Researchers tested two immunotherapy drugs together in people with hard-to-treat thyroid cancers. The combination showed some promise in rare aggressive types but didn't work well enough in the main group studied.

What the trial was testing

The trial enrolled 53 patients with thyroid cancer. The study was sponsored by Dana-Farber Cancer Institute and tracked outcomes across the full group of patients who matched the trial's eligibility profile.

It was initial testing (phase 2). Trials at this stage are designed to produce evidence regulators and physicians can act on — not just observations to follow up later.

What the results showed

3 of 10 people with anaplastic thyroid cancer responded to the combination immunotherapy.

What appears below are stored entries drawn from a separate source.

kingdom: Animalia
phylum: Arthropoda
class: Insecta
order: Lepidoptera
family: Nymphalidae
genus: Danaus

JAMA oncology · 2024 · NCT03246958

These findings — that tumors shrank with the two-drug immunotherapy combination — were published in the JAMA oncology and represent the headline result of the study.

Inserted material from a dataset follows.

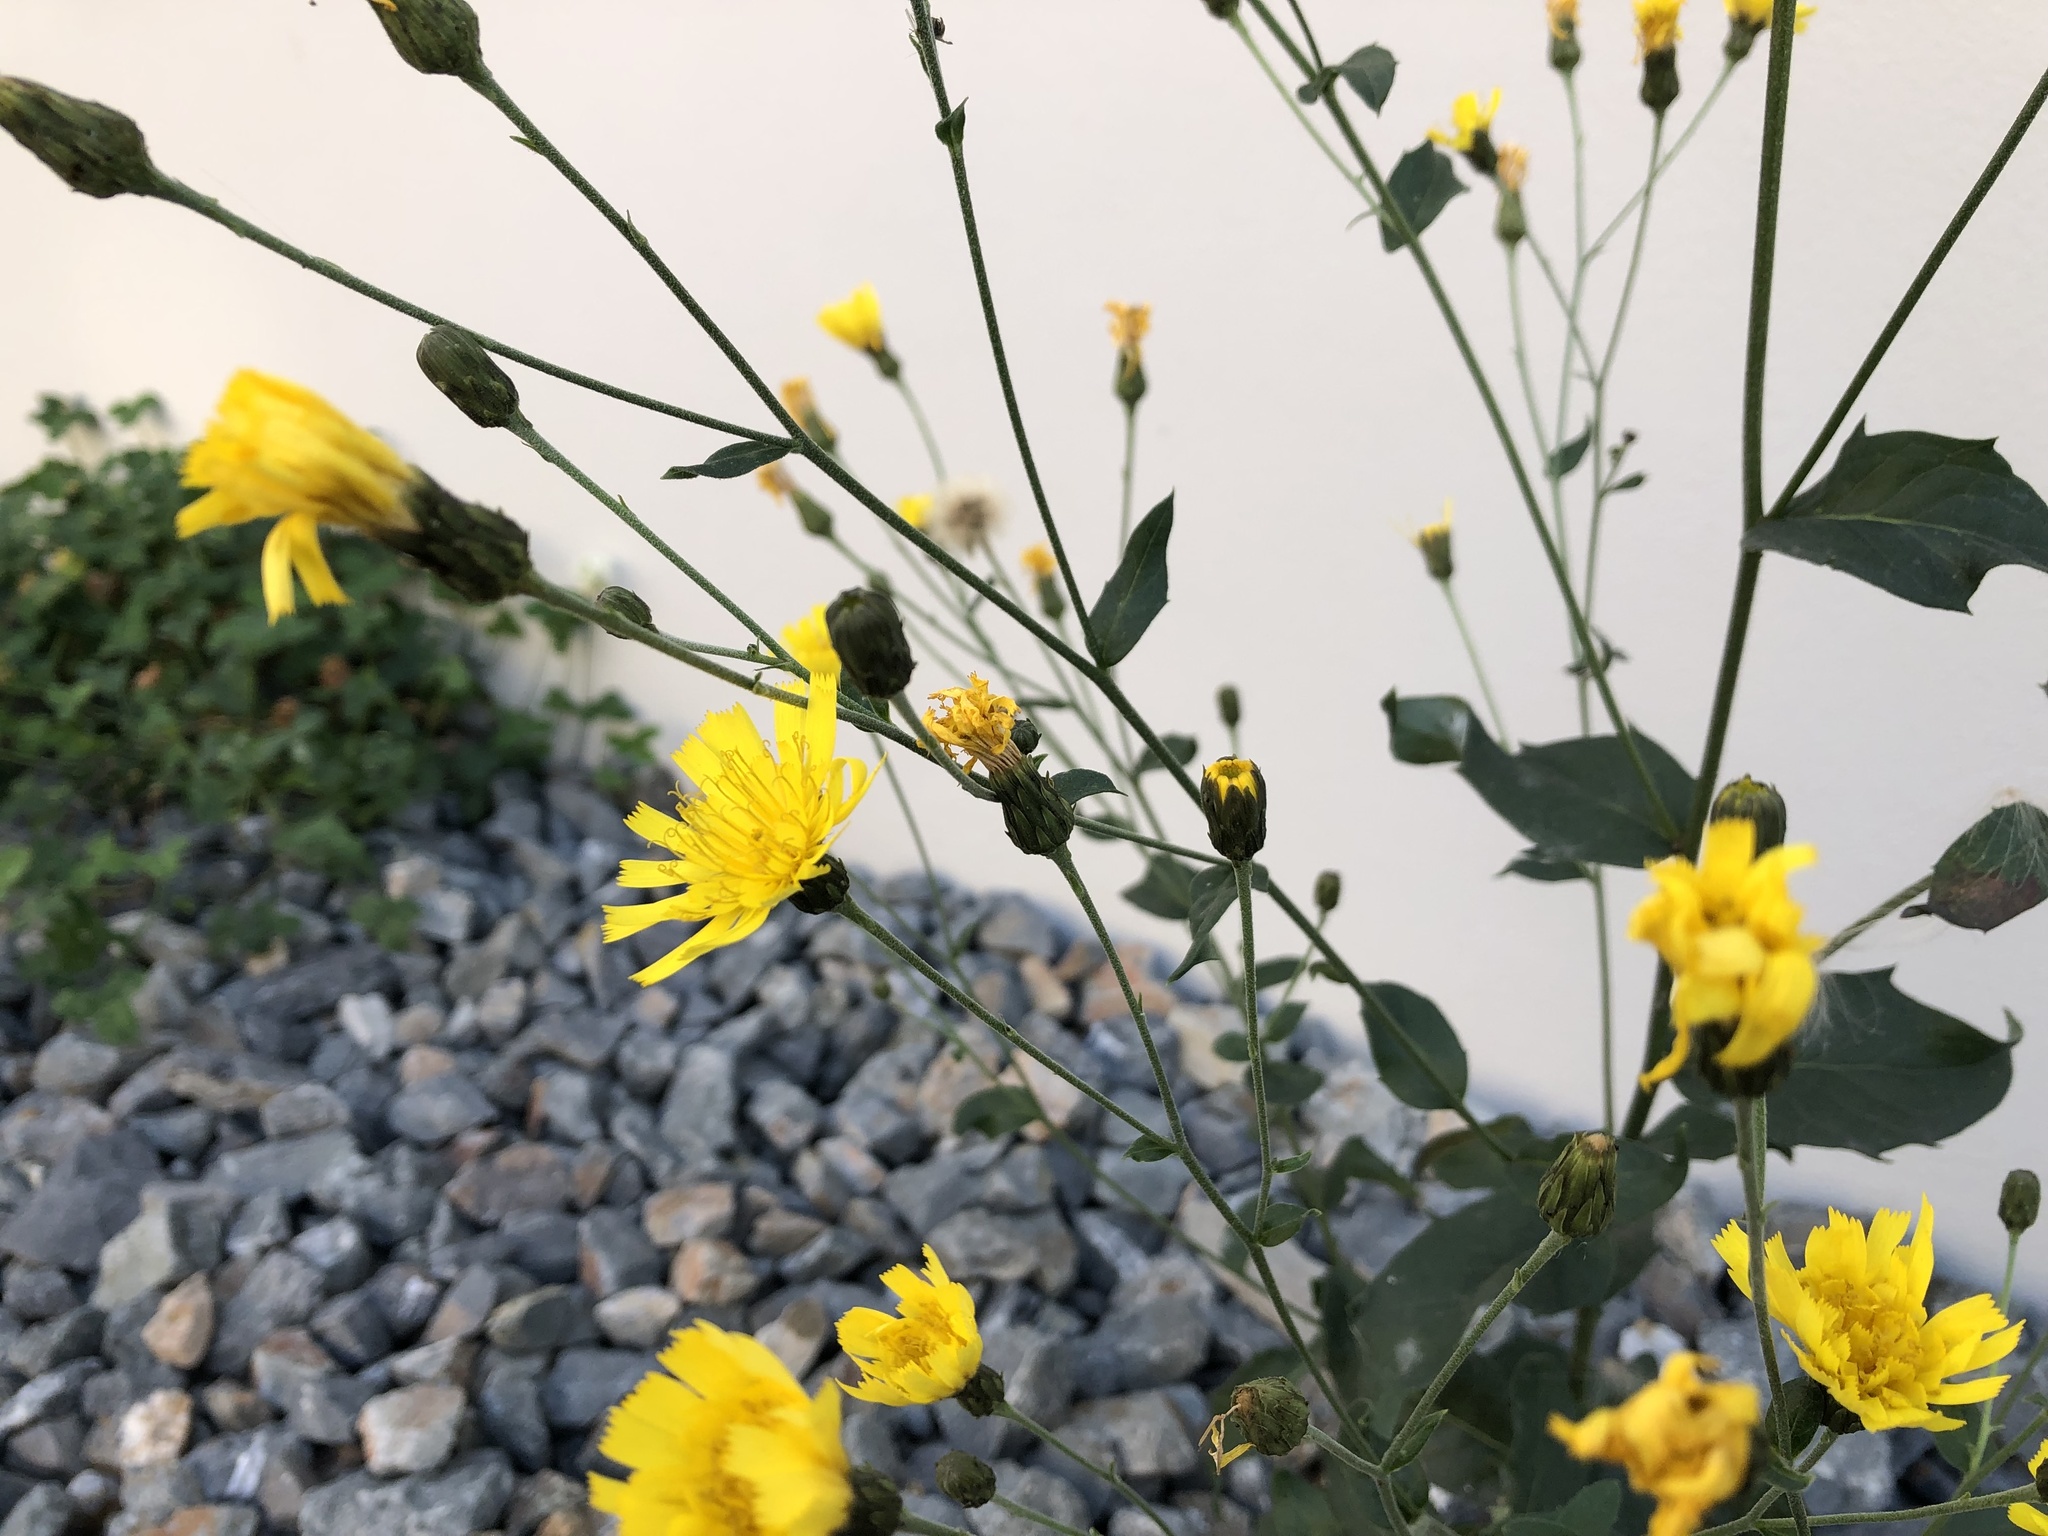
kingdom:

Researchers tracked outcomes across 53 patients enrolled in the trial. The result was consistent enough across the group that the team felt confident reporting it.

What this means for patients

For patients with thyroid cancer, this result changes the calculus on what to ask their care team about. Whether it changes day-to-day care depends on factors like disease subtype, prior treatments, and where the patient is in their care journey.

What you can do now

This was mid-stage testing and the drug combination is not FDA-approved for thyroid cancer. The study didn't meet its main goal, but doctors saw some responses in rare, aggressive forms. If you have advanced thyroid cancer, ask your oncologist about approved options like lenvatinib or cabozantinib, or whether any immunotherapy trials might be right for you.

Eligibility for the treatments mentioned above depends on specific test results and clinical history. Bring this summary, the trial name, and your most recent labs or pathology report to your next visit.